Synthetic Indices are rising in popularity amongst traders the world over. However, there are still some misconceptions around them and in this post, we will explain what these synthetic indices are and why you may be interested in trading them.
The aim is to help you in understanding synthetic indices.
This a comprehensive guide. You can use the links below to jump to your preferred section. If you are new to forex you can check out this free introduction to forex trading course for beginners.
What is/are Synthetic Indices?
Synthetic indices are simulated trading instruments that mimic or reflect the behaviour of real financial markets.
Since they are simulated markets, you may be wondering:
What moves synthetic indices?
Synthetic indices move through the use of randomly generated numbers.
The random numbers are generated by a cryptographically secure computer programme & for transparency issues, the broker is unable to influence or predict which numbers will be generated. This is just like in the real-world financial markets where the broker has no influence on the price movements.
The random number generator that moves the volatility indices charts is audited for fairness by an independent third party to ensure fairness.
Which Broker Offers Synthetic/ Volatility Indices?
At the moment, there is only one synthetic indices broker that provides these trading instruments on different trading platforms.
That broker is Deriv.com (formerly known as Binary.com). Deriv is a pioneer and market leader in trading with over 20 years of experience and multiple awards. The broker also has more than one million satisfied customers.
You can open your account on Deriv by clicking here.
You can trade these synthetic indices on various platforms on Deriv.com. These platforms include DMT5 (Deriv MT5 platform), binary options, Smart Trader, DTrader and the D-bot (which is the Deriv bot that you can tweak according to your trading strategy).

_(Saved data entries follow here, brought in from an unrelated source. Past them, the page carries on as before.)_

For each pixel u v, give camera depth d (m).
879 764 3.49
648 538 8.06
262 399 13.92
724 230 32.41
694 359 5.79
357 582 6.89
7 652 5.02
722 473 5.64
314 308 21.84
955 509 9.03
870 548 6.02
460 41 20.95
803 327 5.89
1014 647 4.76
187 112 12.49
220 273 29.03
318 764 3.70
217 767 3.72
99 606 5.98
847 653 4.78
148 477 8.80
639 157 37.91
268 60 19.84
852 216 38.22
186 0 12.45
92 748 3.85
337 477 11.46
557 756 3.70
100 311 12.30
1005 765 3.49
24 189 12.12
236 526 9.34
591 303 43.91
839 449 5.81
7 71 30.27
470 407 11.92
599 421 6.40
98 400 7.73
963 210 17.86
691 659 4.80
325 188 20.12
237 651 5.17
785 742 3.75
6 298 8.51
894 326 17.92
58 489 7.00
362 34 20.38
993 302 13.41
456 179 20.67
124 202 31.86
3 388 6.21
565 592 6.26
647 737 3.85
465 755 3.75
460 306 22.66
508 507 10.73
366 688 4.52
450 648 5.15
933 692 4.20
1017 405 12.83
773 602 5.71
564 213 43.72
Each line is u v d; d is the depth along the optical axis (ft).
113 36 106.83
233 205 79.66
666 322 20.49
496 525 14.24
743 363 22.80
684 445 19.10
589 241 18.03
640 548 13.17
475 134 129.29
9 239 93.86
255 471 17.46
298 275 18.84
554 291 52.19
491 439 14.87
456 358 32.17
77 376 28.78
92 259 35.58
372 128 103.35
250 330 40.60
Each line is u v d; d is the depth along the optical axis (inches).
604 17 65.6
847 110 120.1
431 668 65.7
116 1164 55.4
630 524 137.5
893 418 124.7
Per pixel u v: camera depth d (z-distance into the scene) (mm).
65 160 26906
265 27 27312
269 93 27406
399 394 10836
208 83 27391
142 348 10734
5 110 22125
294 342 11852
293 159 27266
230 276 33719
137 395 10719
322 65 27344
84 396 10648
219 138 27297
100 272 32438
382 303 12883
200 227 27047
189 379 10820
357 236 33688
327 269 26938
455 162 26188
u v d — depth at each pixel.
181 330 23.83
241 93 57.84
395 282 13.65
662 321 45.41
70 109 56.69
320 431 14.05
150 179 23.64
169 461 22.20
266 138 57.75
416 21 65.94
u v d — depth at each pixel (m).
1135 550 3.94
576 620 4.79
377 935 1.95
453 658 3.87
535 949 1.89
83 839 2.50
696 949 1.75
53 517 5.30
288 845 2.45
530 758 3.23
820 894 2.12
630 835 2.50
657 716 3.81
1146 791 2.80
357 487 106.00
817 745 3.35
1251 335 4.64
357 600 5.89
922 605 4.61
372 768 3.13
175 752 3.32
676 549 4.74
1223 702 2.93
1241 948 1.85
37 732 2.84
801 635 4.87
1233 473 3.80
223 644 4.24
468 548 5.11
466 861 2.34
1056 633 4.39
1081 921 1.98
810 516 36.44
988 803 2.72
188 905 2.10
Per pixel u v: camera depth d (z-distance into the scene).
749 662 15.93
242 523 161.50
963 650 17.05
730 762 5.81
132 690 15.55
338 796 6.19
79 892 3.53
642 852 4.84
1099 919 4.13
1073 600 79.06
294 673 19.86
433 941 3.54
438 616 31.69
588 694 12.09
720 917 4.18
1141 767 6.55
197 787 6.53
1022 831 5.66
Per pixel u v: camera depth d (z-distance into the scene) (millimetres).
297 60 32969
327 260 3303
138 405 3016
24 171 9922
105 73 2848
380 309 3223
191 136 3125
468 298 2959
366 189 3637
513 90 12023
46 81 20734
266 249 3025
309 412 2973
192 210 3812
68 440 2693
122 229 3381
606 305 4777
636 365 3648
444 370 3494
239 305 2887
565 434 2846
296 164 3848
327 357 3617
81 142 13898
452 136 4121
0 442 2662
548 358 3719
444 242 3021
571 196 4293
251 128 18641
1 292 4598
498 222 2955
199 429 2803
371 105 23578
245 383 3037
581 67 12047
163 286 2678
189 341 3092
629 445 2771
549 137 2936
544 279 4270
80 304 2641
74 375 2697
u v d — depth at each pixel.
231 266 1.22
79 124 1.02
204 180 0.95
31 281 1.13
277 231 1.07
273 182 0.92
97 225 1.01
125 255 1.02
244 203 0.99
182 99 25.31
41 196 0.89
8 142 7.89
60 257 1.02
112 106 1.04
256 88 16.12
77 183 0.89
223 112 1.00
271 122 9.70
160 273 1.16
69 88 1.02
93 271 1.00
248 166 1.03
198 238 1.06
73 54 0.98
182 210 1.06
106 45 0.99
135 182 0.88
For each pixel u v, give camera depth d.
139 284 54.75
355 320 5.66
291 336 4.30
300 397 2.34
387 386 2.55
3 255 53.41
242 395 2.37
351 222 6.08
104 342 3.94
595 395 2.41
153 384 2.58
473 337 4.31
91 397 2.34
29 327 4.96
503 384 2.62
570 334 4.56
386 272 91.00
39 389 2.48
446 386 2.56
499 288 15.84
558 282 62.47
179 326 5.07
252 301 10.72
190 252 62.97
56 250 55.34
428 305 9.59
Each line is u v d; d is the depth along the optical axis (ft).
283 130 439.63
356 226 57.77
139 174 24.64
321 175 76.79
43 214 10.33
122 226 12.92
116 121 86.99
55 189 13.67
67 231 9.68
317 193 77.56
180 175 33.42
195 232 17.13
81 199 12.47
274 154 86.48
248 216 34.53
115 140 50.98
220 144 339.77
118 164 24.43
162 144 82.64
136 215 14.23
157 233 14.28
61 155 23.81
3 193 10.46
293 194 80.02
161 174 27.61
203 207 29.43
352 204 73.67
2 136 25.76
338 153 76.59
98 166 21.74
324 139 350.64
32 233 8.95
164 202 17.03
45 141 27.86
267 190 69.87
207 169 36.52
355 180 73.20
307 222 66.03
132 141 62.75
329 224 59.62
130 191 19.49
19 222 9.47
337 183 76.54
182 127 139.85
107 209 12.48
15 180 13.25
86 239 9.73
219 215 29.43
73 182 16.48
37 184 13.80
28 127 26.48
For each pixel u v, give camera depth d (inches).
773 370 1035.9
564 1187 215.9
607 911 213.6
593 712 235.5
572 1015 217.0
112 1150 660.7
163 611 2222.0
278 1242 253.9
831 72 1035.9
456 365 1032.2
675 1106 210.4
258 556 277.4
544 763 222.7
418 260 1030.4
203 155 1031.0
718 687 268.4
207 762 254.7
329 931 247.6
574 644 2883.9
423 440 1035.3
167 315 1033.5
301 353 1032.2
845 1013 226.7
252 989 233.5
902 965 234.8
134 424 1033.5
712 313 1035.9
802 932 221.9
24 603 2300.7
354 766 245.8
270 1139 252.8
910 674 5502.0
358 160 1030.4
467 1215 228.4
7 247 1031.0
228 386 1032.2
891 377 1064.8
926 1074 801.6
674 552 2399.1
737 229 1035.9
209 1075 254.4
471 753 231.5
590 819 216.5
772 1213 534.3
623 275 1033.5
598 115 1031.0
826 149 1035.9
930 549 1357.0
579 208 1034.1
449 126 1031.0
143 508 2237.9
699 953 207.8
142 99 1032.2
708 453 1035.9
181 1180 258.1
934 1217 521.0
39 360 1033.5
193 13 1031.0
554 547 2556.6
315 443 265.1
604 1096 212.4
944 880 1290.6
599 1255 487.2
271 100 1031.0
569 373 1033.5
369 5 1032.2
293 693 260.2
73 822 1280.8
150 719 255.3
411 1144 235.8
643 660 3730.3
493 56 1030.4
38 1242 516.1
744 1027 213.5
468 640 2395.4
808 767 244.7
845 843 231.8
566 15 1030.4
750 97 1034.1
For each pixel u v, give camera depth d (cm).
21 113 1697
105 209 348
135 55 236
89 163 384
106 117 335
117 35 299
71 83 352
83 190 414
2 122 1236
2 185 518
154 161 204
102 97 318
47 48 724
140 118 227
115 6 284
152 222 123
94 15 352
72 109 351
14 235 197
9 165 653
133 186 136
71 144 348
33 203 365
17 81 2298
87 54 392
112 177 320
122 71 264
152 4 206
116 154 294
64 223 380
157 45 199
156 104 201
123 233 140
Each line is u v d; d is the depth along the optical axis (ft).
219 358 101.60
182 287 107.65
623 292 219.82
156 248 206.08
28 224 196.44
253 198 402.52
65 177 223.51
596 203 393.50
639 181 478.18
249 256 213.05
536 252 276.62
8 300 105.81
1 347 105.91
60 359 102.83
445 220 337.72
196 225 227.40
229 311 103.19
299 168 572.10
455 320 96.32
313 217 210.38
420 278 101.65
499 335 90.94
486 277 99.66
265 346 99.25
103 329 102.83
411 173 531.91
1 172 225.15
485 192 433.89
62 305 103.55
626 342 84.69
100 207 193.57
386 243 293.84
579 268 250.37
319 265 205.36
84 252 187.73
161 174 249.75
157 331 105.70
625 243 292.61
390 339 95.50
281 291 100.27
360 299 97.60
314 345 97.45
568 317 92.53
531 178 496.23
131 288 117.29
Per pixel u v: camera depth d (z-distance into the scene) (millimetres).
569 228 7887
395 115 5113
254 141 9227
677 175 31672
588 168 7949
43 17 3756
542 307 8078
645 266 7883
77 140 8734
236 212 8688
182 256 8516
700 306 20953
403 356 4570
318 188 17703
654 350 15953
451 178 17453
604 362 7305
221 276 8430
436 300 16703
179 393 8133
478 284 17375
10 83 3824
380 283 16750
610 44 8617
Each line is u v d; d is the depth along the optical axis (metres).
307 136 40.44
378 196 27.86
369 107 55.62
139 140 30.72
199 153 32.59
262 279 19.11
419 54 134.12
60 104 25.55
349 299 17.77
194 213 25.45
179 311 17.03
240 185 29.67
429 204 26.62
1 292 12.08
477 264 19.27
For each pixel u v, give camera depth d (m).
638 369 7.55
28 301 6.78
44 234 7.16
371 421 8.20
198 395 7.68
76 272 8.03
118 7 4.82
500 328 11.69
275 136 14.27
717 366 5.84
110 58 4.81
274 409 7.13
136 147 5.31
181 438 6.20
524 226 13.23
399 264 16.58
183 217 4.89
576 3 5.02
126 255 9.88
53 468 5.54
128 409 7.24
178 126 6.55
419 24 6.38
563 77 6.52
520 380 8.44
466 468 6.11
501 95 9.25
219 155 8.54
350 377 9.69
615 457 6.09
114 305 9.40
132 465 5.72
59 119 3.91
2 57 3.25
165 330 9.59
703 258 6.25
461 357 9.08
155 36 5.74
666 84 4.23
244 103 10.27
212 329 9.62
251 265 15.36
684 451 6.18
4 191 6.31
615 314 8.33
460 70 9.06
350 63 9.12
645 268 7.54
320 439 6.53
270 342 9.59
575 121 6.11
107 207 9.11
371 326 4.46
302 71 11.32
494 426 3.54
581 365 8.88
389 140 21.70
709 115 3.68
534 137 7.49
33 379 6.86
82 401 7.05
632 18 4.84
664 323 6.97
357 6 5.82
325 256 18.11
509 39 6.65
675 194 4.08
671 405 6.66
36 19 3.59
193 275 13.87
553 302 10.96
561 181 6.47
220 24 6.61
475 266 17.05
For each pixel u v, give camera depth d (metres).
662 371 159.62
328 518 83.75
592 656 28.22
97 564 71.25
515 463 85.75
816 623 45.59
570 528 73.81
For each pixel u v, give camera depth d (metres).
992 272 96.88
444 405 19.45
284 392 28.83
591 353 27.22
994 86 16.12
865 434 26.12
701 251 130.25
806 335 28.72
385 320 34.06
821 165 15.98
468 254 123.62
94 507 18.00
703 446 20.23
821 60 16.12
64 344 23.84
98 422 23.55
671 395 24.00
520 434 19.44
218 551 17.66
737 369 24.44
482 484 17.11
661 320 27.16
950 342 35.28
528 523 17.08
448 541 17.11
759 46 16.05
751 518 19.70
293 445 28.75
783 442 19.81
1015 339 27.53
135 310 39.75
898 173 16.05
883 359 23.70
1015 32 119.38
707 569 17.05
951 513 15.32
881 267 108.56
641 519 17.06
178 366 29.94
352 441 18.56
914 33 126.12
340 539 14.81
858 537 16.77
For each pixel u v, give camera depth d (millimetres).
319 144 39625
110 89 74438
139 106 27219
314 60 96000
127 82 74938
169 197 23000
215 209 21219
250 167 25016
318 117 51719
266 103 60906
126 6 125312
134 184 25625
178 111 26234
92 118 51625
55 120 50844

What Are The Different Types of Synthetic Indices offered by Deriv.com?
There are four types of Synthetic Indices available on Metatrader 5 (MT5) trading platform.
These are examples of synthetic indices:
- Volatility Indices
- Crash & Boom Indices
- The Step Index and
- Range Break Indices.
Synthetic indices can also be further divided into two broad types i.e, daily reset indices and continuous indices.
Continuous Indicies on Deriv.com
Continuous Indices on Deriv.com move non-stop. They are ongoing 24/7/365.
Daily Reset Indices on Deriv.com
Daily Reset Indices are slightly different, they replicate markets with a bullish and bearish trend respectively with constant volatility. There are only two daily reset indices; The Bull Market and Bear Market indices which reset (or restart) at 0:00 GMT daily.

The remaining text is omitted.